Otóż półwysep, na którym się owo miasto znajduje, pamięta bitwy z czasów wojny między siłami rządowymi Sri Lanki a bojownikami Tygrysów Wyzwolenia Tamilskiego Ilamu. Nie było to w cale tak dawno bo starcia odbyły się w sierpniu i październiku 2006 roku. Do dnia dzisiejszego podobno nie warto wchodzić w boczne uliczki po zmroku a my dotarliśmy tam grubo po zachodzie słońca 😉 No i mówiąc szczerze, dało się odczuć, że jest się tutaj obserwowanym a w człowieku pojawiła się spora doza czujności.
Zaczęliśmy iść główną ulicą szukając jakiegoś miejsca, żeby usiąść, coś zjeść i poszukać transportu z powrotem. Zdziwiło nas, że po chwili trafiliśmy na otwarty lokal Pizza Hut. Weszliśmy do środka, zamówiliśmy pizze i korzystając z darmowego Wi-Fi szukaliśmy jakiejś opcji powrotu. Nic sensownego nie udało nam się znaleźć, więc podjąłem męską decyzję. Po jedzeniu pójdziemy w okolice dworca, na którym wysiedliśmy i rozejrzymy się czy są akurat jakieś busy lub pociągi, które szykują się właśnie do odjazdu, licząc oczywiście na łut szczęścia, że któryś będzie jechał w kierunku stolicy i nas po prostu zabierze.

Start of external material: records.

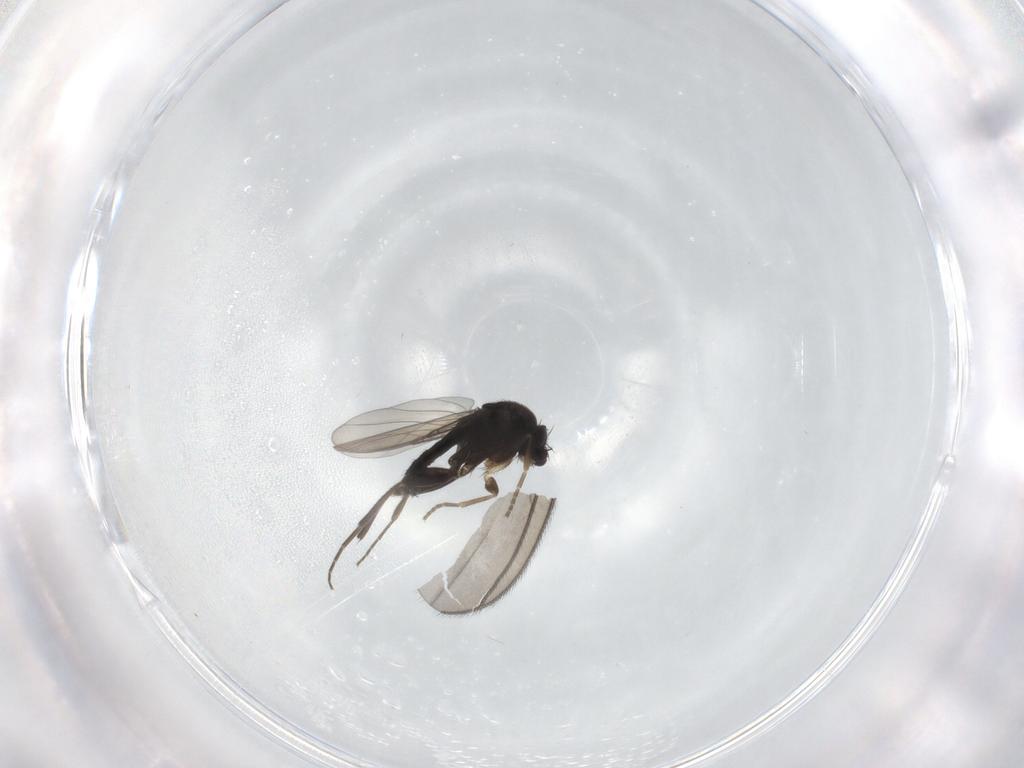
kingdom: Animalia
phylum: Arthropoda
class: Insecta
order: Diptera
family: Phoridae
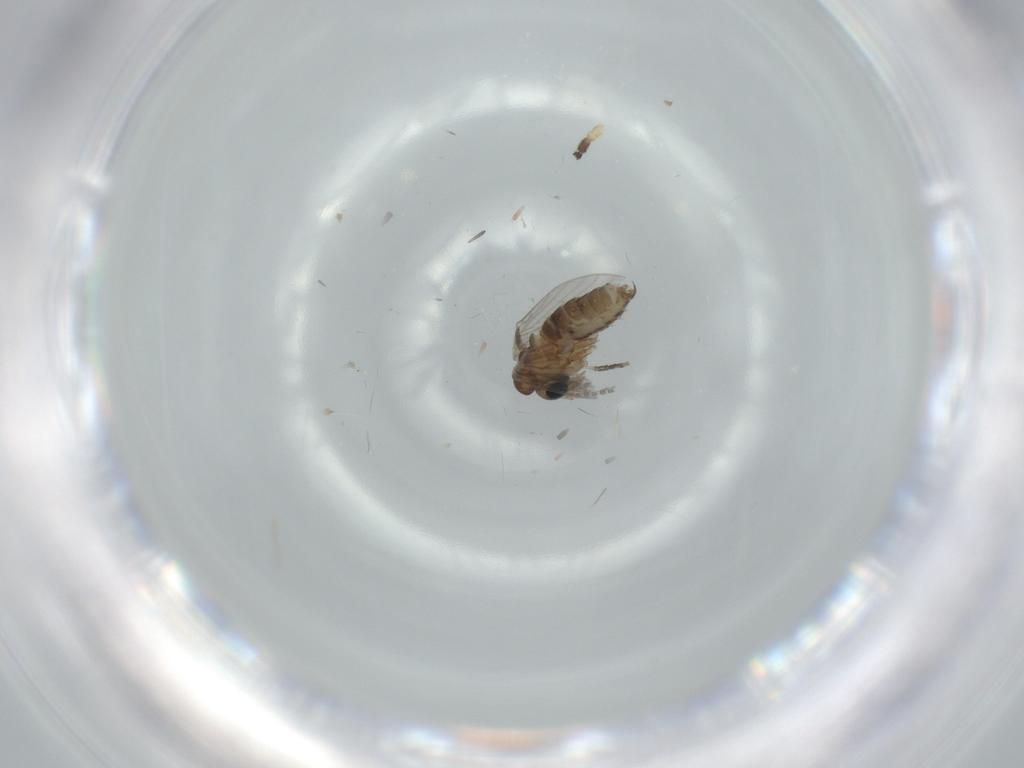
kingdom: Animalia
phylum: Arthropoda
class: Insecta
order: Diptera
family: Psychodidae
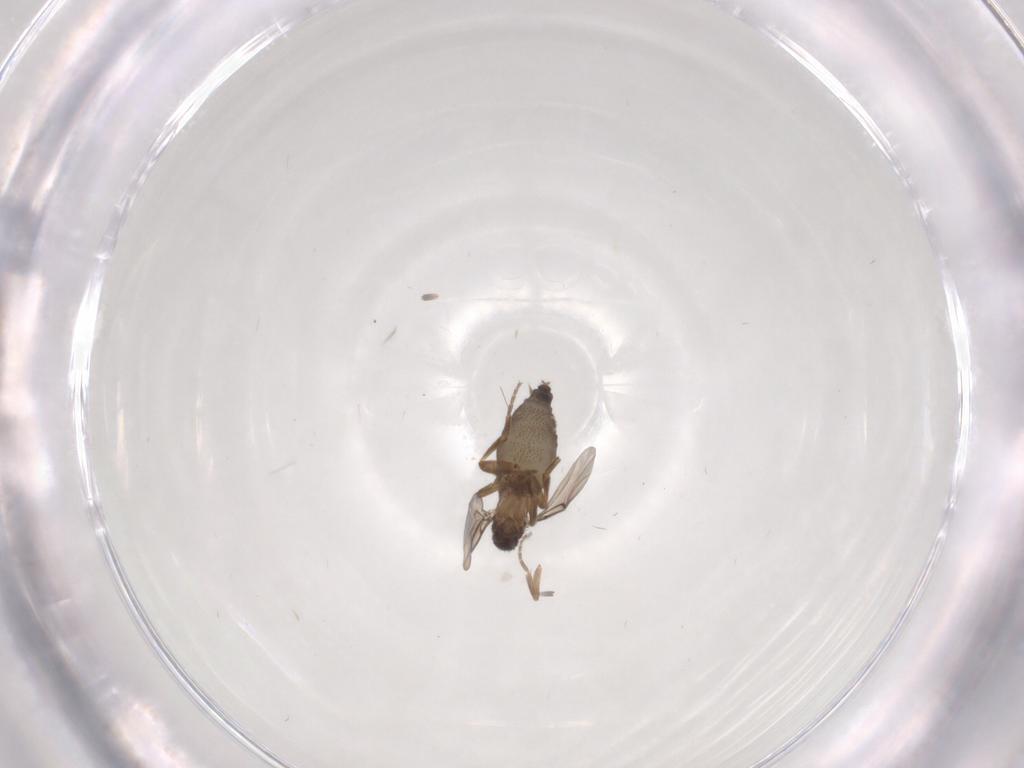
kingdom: Animalia
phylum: Arthropoda
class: Insecta
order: Diptera
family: Phoridae
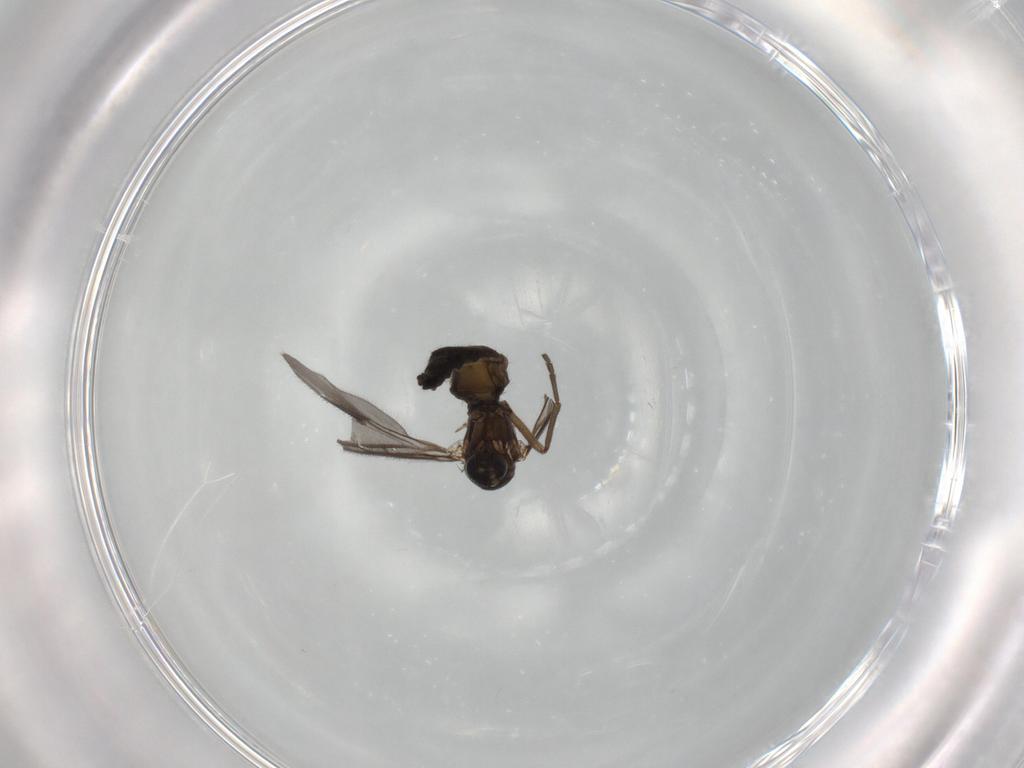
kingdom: Animalia
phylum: Arthropoda
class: Insecta
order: Diptera
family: Sciaridae
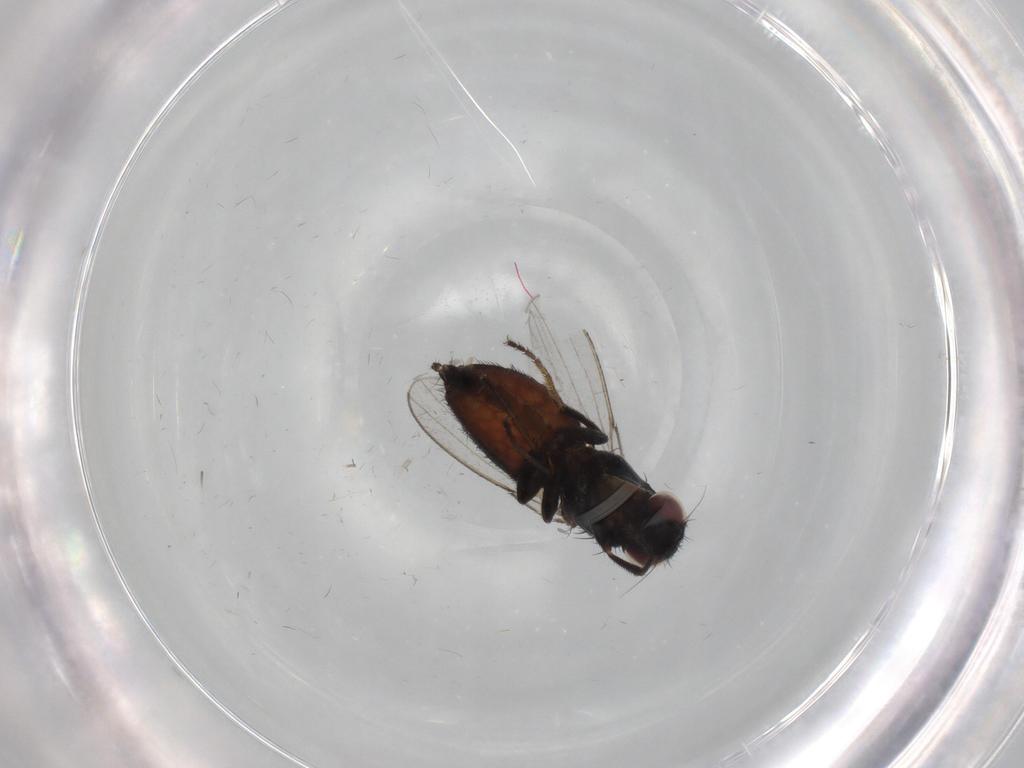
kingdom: Animalia
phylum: Arthropoda
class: Insecta
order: Diptera
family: Milichiidae
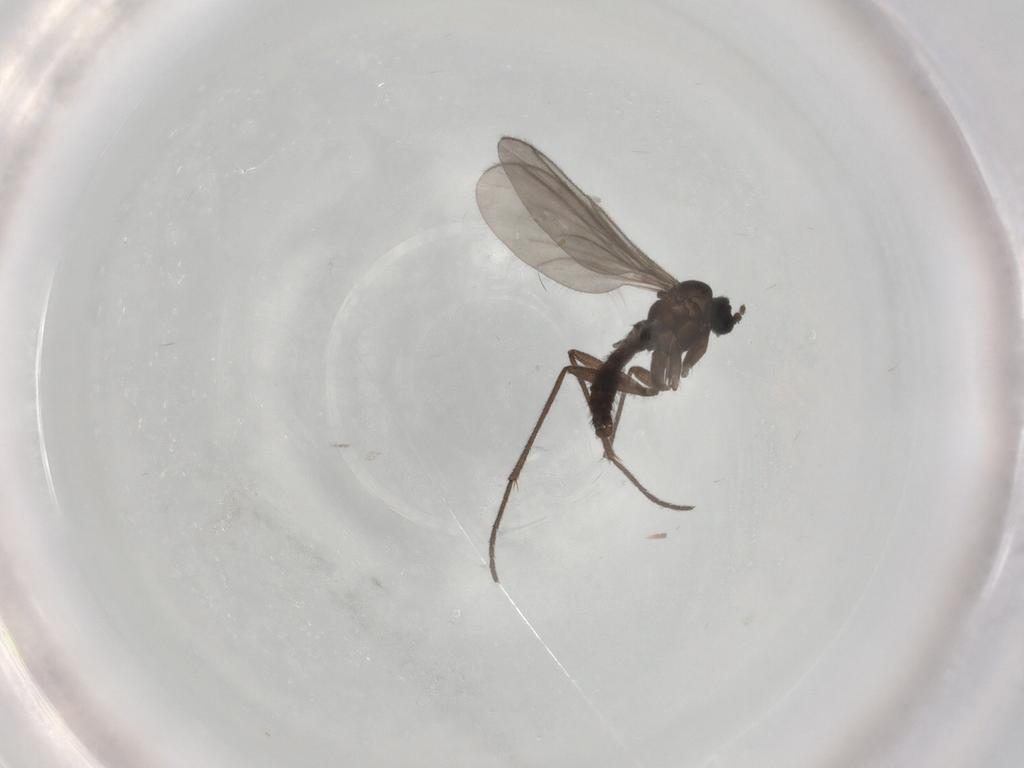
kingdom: Animalia
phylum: Arthropoda
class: Insecta
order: Diptera
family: Sciaridae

Zauważyliśmy autokar rejsowy z prawdziwego zdarzenia (coś na wzór FlixBusa) i kierowcę, który przyjmował pasażerów. Nie było czasu się czaić, bo mogła to być nasza jedyna szansa tego wieczoru na powrót. Zaczepiliśmy zatem człowieka i spytaliśmy czy jedzie może w interesującym nas kierunku i jeśli tak, to czy znajdzie się jakiś wolny fotel dla dwóch zagubionych duszyczek 🙂 Dowiedzieliśmy się, że docelowo nie jedzie do Negombo ani w tamte okolice, ale nam pomoże. Zgodził się nas zabrać i podwieźć do miejsca, gdzie jego trasa krzyżowała się z trasą innego autokaru, który prowadzi jego znajomy z pracy, a ten zabierze nas dokładnie tam gdzie chcemy jechać. Nawet nie chcieli od nas pieniędzy za przejazd, ale i tak im coś wcisnęliśmy za podwózkę 🙂 Oczywiście bilet za przejazd drugim autokarem już kupić musieliśmy. Nawet nie próbowaliśmy się targować. W końcu ratowali nam tej nocy tyłki. Z resztą cena biletu i tak była śmiesznie niska (ok. 14 – 15 zł za nas oboje).
Pierwsze minuty jazdy autokarem na Sri Lance były dosyć stresujące. Pojazd z niego duży, ciężki i szerszy niż wyznaczony pas ruchu. Teraz dodajcie do tego styl jazdy i zachowanie na drodze jakie prezentują lankijscy kierowcy. Stres jednak szybko minął i górę zaczęło brać zmęczenie. Może nie tyle zmęczenie, co pomysł aby się trochę przespać. Jak mówiłem, dzień i tak był stracony a co innego można robić w nocnym autokarze? Zwłaszcza jak nie masz ze sobą np. książki, to ciężko zabić czas.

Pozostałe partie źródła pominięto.